How to choose a developer on the Sunshine Coast
Hire a team that asks about your repeat-guest and referral patterns before it asks about pipeline stages. The local market rewards authentic, approachable service, and your CRM should reflect that, surfacing the past guest you can warmly re-invite rather than blasting a cold list. Ask the developer to show a returning-customer or seasonal-rebooking record they've built, and how they handle two-way sync with a booking system. Push hard on adoption: a CRM nobody uses is the most expensive spreadsheet you'll ever own. Insist on documented handover so the relationship logic isn't locked in one head.
- A returning-guest record that tracks rebooking rhythm, room and treatment preferences, and any rain-check or make-good owed
- Weather-reschedule workflows so a washed-out tour automatically queues the guest for a rebook instead of a lost contact
- Long-cycle project records that hold a build from quote through variations, certification, and the defects period
- Mid-week-gap targeting that surfaces exactly which past guests to reach when occupancy dips between weekends
- A relationship model you own, so referral chains and repeat value become visible instead of buried in a deal list
- You give up the huge Salesforce and HubSpot app ecosystem; every integration is yours to build and maintain
- Marketing-automation features you'd get free in HubSpot now have to be specified and built or wired in
- A custom CRM needs your team to actually adopt it; if reps keep using the old spreadsheet, the build is wasted
- Ongoing maintenance is on you, so a small in-house or retained-developer budget is part of the real cost
- !They demo a generic pipeline and call it done; ask how it tracks a guest who rebooks the same week every June
- !No plan for two-way booking sync; ask how the record updates when a guest books without retyping
- !They've only built cold-lead CRMs; ask for a reference where repeat or seasonal relationships were the core
- !No adoption plan; ask how they'll get reps off the spreadsheet they actually trust
- !They ignore weather reschedules; ask how a rained-out tour becomes a rebook instead of a lost contact
Teams investing in crm in Sunshine Coast usually scope it next to mobile app, website, pos, since these systems share data and budgets.

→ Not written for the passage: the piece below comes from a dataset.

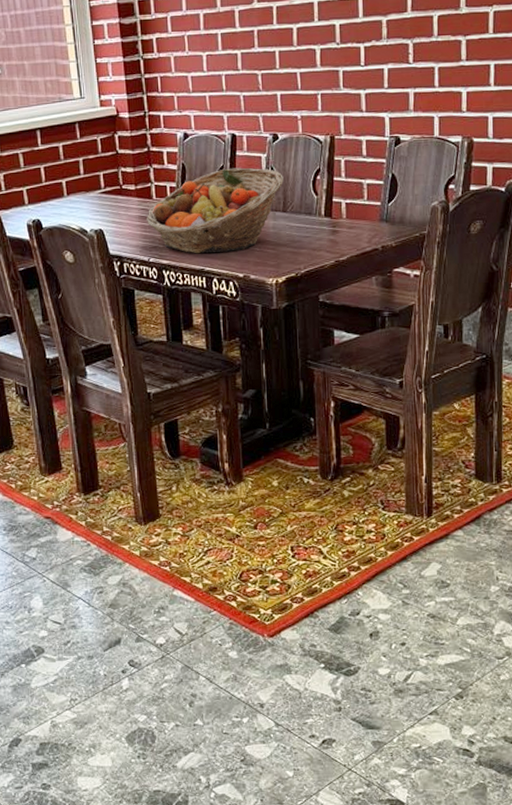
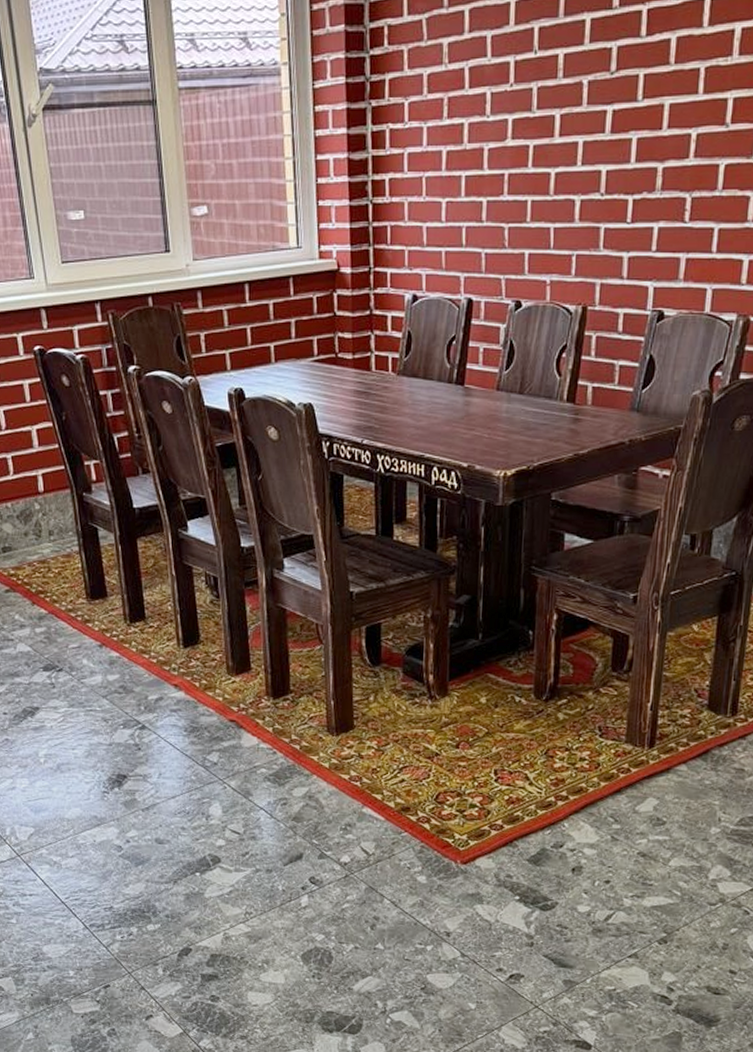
fruit basket: present [147,167,284,254] -> none [363,339,523,438]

Rohan advises mid-market and enterprise teams on ERP, CRM and custom software, and has led delivery on dozens of business-software builds.

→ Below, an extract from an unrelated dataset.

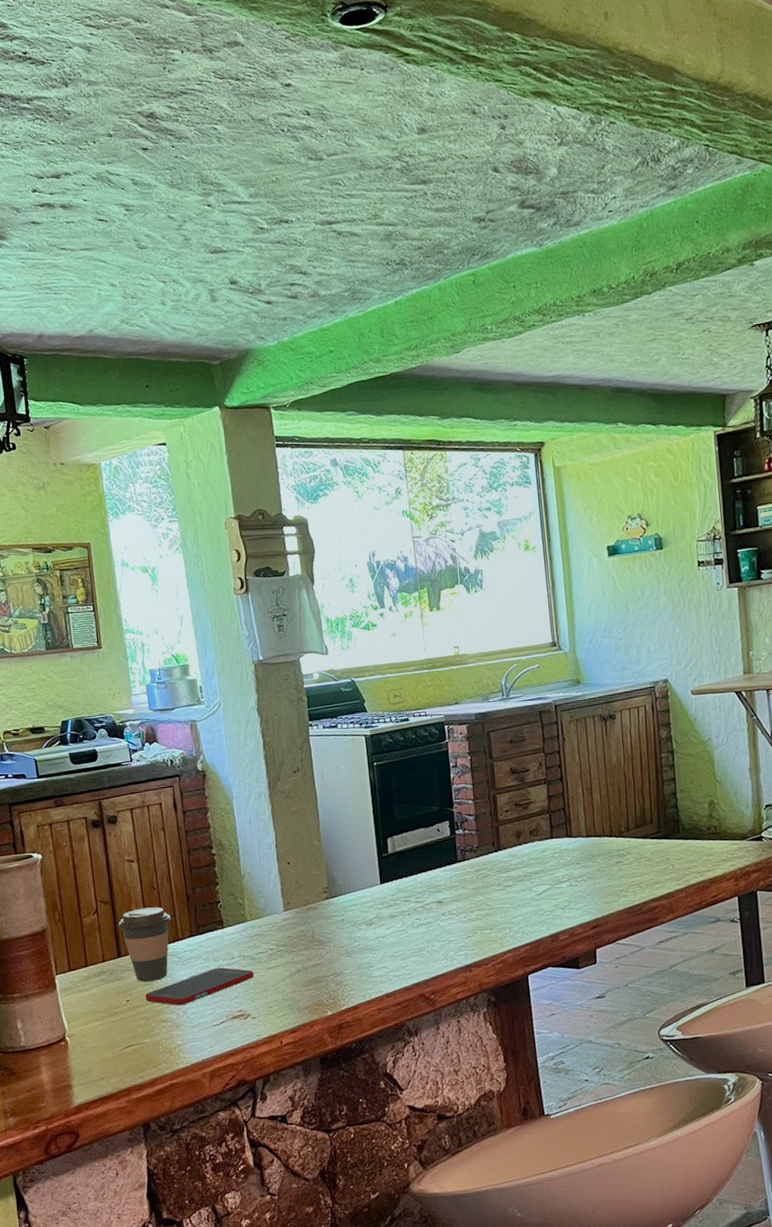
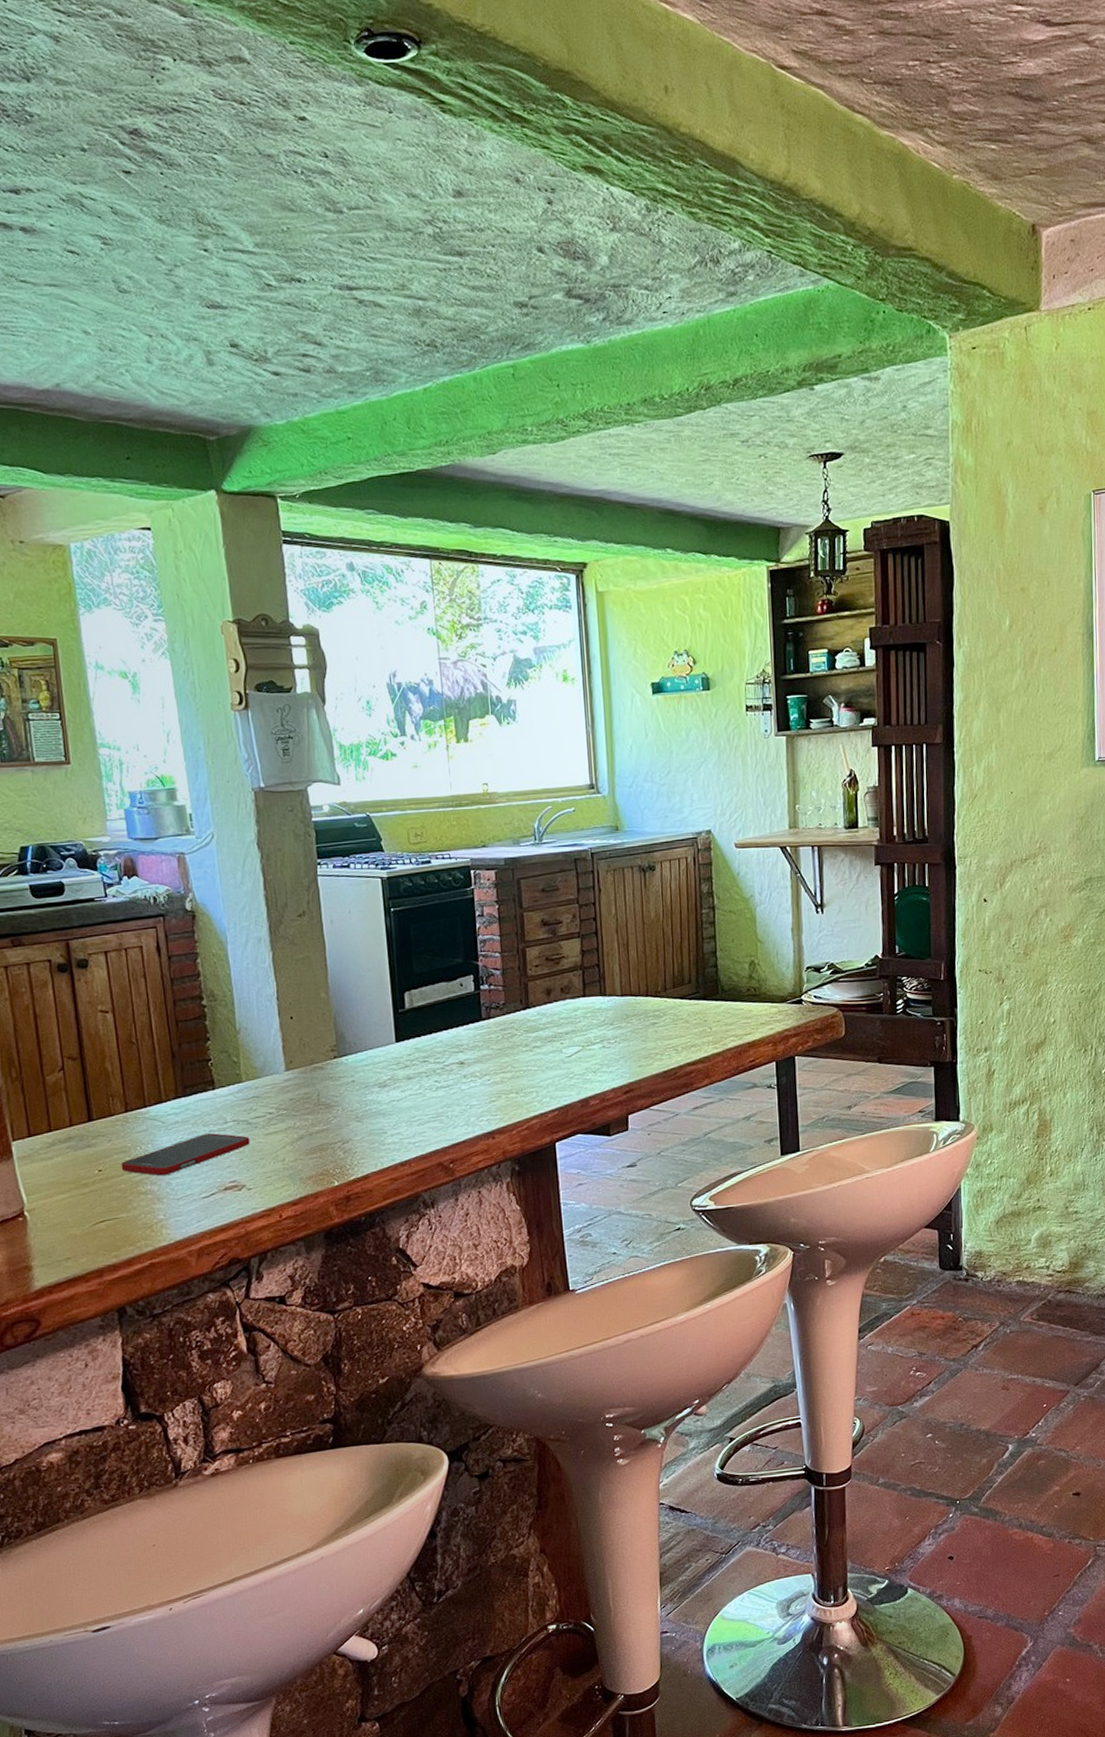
coffee cup: present [117,907,171,982] -> none [88,1064,152,1149]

Writes for Digital Heroes, shipping business software for 2,000+ brands across 55+ countries since 2017.
Frequently asked questions
Why not just customise HubSpot or Salesforce for our retreat?
You can to a point, but their core object is a deal that closes and disappears. Sunshine Coast wellness and tour revenue is repeat-driven, so you keep fighting the model to track rebooking rhythm, preferences, and make-goods. A custom CRM makes the returning guest the first-class record instead of bolting it onto a pipeline, and that changes how much mid-week revenue you can recover.

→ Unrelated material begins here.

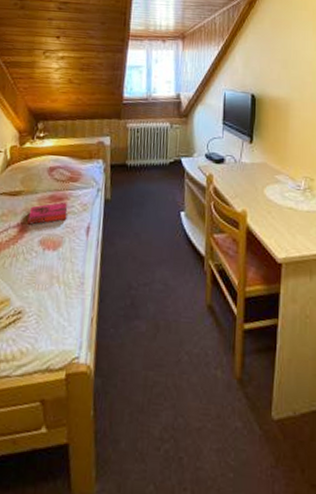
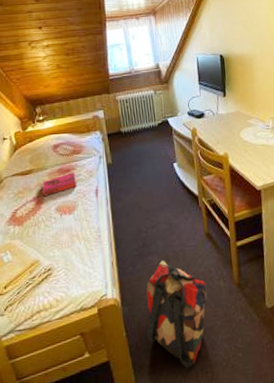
backpack: none [117,328,200,478] -> present [146,260,207,369]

How much does a custom CRM cost here?
Between $45,000 and $130,000. A core returning-guest CRM runs $45,000 to $70,000; adding weather-reschedule workflows and booking sync pushes it to $100,000; a full build with a long-cycle project pipeline and referral tracking reaches $130,000. Most ship in 3 to 6 months.
Can it handle weather reschedules for our tours?
Yes, and that's often the biggest single win. When a surf lesson or hinterland tour is rained out, the CRM queues the guest for an automatic rebook offer and tracks the rain-check owed, so a cancelled day becomes a future booking instead of a lost contact and a refund.